Dr. Otis Moss Jr. co-convener of the Freedom Sunday Coalition and advisor to the New Baptist Covenant movement spoke to our need for a time of prophetic grief in his June 23 sermon at Trinity United Church of Christ in Chicago, IL. “Prophetic grief,” Moss said, “is different from pathetic grief. Pathetic grief is angry, mad, vicious, bitter, always blaming others. And then there is sympathetic grief, where we pass out sympathy but do not necessarily enter into the other person’s tragic moment. But then there is prophetic grief, where we stand inside of the other’s wounds, and hurt, and blood, and tears, and sorrow; so deeply that it becomes our own—that is prophetic grief.”

“The shooting at Mother Emanuel AME Church has left us outraged and heartbroken,” said NBC Coordinator Hannah McMahan in a letter to partner churches on Sunday, June 21. “Once again, we are reminded how deeply the sin of racism runs in our society and the urgent need to redeem our broken communities from its cancerous clutches.” McMahan went on to say, “‘Freedom from Racism Sunday’ makes space for prophetic grief; a grief that will empower us to transform our communities and seek authentic reconciliation. NBC will stand in solidarity with the National African American Clergy Network and African Methodist Episcopal Church as we mourn the loss of our brothers and sister in Charleston and to recommit ourselves to the daily task of dismantling racism from our communities, from our churches, and from our hearts.”

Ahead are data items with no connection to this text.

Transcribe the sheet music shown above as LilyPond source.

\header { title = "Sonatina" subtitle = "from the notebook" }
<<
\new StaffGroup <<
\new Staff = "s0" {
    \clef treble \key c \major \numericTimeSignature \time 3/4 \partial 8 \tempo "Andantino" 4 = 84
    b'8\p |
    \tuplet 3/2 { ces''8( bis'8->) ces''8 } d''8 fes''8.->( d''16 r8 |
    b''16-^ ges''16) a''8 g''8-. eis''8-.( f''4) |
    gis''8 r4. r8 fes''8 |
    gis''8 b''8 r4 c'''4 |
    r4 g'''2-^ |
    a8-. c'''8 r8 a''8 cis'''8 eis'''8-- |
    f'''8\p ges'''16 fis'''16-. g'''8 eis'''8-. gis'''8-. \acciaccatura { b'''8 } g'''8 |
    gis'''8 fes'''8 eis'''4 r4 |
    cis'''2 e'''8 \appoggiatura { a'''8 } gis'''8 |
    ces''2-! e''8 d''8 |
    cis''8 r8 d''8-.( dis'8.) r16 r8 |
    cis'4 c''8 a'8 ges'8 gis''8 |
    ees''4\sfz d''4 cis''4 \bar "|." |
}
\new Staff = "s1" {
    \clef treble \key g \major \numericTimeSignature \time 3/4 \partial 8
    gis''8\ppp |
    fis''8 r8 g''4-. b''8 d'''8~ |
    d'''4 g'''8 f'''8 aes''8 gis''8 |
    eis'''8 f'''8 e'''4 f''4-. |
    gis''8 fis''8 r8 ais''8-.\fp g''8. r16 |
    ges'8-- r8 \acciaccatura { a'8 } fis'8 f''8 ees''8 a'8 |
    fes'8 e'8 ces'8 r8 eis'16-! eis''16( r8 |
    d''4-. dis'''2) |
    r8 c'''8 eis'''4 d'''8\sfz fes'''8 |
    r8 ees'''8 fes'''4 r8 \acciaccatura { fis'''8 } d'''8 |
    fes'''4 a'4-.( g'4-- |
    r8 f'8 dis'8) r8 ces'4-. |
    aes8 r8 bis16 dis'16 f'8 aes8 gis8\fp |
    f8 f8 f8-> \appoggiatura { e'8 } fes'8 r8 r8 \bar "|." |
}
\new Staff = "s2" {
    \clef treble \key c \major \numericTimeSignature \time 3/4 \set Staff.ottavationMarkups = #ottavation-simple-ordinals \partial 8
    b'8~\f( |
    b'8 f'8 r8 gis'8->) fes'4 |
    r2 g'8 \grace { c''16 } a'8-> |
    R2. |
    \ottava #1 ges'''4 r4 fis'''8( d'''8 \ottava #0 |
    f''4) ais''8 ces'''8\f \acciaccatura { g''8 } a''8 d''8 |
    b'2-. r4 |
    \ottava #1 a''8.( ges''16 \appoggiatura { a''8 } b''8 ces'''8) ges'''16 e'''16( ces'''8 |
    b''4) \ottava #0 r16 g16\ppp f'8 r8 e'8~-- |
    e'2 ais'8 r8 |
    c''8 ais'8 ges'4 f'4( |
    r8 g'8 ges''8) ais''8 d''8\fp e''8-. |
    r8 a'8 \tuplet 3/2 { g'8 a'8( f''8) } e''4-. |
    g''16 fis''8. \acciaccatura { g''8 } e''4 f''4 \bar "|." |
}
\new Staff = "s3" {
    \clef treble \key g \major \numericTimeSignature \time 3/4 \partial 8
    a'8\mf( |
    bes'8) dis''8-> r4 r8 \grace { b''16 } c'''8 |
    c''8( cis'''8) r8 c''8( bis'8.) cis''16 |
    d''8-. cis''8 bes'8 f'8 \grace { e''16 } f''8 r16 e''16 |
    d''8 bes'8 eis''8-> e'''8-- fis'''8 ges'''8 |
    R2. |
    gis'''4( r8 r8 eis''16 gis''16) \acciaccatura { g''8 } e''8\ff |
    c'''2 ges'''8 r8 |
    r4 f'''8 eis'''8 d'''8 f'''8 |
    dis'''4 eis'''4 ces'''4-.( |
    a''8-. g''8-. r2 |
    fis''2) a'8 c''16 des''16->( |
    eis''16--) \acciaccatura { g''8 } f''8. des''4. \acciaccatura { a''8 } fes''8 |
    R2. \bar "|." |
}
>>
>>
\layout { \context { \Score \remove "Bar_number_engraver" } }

Founded as a movement to break down the racial, cultural and theological barriers that have historically separated Baptists, NBC has been bringing together Baptist congregations from different backgrounds to worship and fellowship together as well as to work alongside one another in “Covenants of Action,” which address a pressing need in their community. Anchored in Luke 4:18-19, NBC pursues collective action that reconciles the Baptist family and transforms the communities where we live, serve and worship.